This week, a 9th grade math teacher confided in me that his students were seriously behind. “I had many of my ninth graders two years ago, when I taught 7th grade. A lot of them have forgotten stuff that they knew two years ago. I say to them, ‘come on! You knew that!’” He said that he could quit his job tomorrow and become a full time tutor, because there is such high demand for after-school help.
In my state, students learned on Zoom classrooms for 18 months. All the early studiesshow that remote education was ineffective — we know that kids who spent more time learning remotely suffered worse losses than kids who went back to school quickly — but we don’t know the specifics for our state and localities yet. And learning still isn’t back up to speed yet, because kids are struggling to focus and are overwhelmed. Administrators are coping with substitute teacher shortages, missing students, and never ending crises. Teachers are swamped by the massive needs in their classrooms.
If my friend, the math teacher, is right, and kids are really two years behind academically, what should we about it? We could ignore the problem, expect that parents will pay for tutors, and hope for the best. We could heavily invest in one-on-one tutoring to bring everyone back up to speed. Perhaps, we should we classify them as special education students.
What if every kid, who doesn’t meet standards on state exams, was given an IEP and was considered a special ed kid until they rebound? If they aren’t reading or doing math on grade level, aren’t they technically special education students? Would this classification help them? As a parent in the special education trenches I know that classification comes with pros and cons.
An Individual Education Plan (IEP) is 40-page contract between the student, the parent, and the school with information about all the students’ diagnosis and limitations, and detailed plans about how to help the student reach certain goals. For new parents, a laundry list of your child’s short coming is painful business, but after a few years, you get numb to it. These goals are reviewed once a year, at the very minimum, in meetings that can last up to three hours. In general, parents want the schools to do more. Schools want to do less, because everything extra costs money. It’s seldom an easy process.
Often those meetings and documents are pointless, because if the teachers do not have enough resources or training or support, then they simply can’t do much for your kid. I think most parents just give up after a while, when theory and legal rights hit the wall of reality.
However, there is one power of IEPs and the special education classification that remains strong, especially when public education stops working. Special education parents can tell school administrators, “since you can’t provide my child with the right educational and therapeutical environment, then you have to send her to a private school that is aimed at kids like her. And here’s my big lawyer who is going to make that happen. And you have to pay the tuition. K. Bye. Thanks.”

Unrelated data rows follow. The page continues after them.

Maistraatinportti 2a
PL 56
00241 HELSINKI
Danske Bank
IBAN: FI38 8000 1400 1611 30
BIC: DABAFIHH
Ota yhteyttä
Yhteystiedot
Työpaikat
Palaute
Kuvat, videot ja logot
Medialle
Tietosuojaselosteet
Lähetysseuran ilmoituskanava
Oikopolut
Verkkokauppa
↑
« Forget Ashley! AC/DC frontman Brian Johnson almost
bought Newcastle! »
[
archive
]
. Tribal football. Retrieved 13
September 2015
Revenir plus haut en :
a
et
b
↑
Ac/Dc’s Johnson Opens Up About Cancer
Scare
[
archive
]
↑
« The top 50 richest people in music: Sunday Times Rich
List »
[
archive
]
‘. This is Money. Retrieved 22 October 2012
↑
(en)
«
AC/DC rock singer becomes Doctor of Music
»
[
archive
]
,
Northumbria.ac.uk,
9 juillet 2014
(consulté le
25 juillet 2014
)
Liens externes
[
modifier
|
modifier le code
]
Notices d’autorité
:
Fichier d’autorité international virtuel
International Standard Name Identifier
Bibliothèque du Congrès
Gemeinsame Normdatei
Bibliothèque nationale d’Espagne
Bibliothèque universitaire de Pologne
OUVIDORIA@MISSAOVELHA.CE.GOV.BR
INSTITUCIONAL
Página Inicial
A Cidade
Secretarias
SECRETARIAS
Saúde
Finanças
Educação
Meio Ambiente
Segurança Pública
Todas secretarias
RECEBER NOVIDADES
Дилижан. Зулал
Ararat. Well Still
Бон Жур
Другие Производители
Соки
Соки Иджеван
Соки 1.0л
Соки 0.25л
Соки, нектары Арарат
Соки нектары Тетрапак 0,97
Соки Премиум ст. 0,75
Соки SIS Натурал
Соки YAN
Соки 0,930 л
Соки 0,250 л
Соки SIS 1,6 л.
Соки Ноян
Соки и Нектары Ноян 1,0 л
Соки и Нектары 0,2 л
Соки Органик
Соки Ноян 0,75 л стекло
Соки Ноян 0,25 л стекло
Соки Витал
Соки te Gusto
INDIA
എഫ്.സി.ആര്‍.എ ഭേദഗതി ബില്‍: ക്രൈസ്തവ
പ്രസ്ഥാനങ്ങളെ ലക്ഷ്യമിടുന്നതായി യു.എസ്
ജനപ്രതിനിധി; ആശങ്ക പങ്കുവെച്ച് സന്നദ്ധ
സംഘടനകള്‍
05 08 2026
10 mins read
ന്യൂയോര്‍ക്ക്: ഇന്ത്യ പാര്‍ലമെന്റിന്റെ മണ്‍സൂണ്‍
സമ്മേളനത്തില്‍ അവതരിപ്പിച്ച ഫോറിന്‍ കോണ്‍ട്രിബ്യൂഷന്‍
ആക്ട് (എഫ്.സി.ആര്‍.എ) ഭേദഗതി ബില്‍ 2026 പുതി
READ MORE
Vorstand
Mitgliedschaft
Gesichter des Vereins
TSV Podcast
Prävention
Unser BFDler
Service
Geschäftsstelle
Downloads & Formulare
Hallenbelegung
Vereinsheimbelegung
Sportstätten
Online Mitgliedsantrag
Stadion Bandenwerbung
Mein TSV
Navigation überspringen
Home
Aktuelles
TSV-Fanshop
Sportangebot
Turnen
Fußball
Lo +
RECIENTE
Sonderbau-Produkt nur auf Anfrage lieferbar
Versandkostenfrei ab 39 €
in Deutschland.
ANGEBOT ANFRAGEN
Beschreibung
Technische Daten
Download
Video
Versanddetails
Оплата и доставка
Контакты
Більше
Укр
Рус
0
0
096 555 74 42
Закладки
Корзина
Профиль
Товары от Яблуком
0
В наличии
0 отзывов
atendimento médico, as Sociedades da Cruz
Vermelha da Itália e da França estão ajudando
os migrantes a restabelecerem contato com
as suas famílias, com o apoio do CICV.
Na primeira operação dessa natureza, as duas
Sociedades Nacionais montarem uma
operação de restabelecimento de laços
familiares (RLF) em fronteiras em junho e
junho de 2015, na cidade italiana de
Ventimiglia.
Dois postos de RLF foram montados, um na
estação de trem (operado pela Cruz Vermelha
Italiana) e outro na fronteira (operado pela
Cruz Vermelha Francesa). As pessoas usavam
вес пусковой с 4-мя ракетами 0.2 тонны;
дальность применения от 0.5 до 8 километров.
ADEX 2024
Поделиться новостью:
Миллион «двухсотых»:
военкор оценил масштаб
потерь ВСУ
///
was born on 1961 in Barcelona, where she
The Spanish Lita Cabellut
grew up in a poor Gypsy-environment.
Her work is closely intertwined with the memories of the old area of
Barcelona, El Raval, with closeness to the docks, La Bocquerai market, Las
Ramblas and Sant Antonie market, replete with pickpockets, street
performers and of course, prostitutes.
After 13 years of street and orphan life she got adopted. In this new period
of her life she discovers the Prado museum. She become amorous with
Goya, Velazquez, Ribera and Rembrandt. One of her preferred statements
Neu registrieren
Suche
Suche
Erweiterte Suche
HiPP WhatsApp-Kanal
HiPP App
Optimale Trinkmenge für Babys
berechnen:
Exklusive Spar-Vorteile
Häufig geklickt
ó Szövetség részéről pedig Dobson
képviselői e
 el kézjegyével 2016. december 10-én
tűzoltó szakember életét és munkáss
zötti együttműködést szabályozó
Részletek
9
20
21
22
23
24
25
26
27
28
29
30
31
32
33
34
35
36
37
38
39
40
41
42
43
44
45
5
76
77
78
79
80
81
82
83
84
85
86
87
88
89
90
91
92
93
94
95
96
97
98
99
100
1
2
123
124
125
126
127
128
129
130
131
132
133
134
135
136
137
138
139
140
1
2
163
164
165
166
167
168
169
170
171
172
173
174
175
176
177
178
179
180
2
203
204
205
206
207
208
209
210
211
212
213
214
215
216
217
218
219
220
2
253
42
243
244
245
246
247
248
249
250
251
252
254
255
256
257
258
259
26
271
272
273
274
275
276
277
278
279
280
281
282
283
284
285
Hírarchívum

Forcing a public school to pay private school tuition is a big power. Sometimes just the threat of using that power is enough to get the school district to give a student extra counseling or tutoring — anything to keep those litigious parents happy. So, perhaps just the threat of turning typical students into special education students would be enough for schools to provide extra help to students who have suffered the worst learning loss.
If we don’t deal with the very expensive and complicated educational problems that have arisen since March 2020, then we’re going to be dealing with long-term issues with an under-educated workforce, empty college classrooms, and a host of social ills. I would rather deal with these problems now, but that’s just me.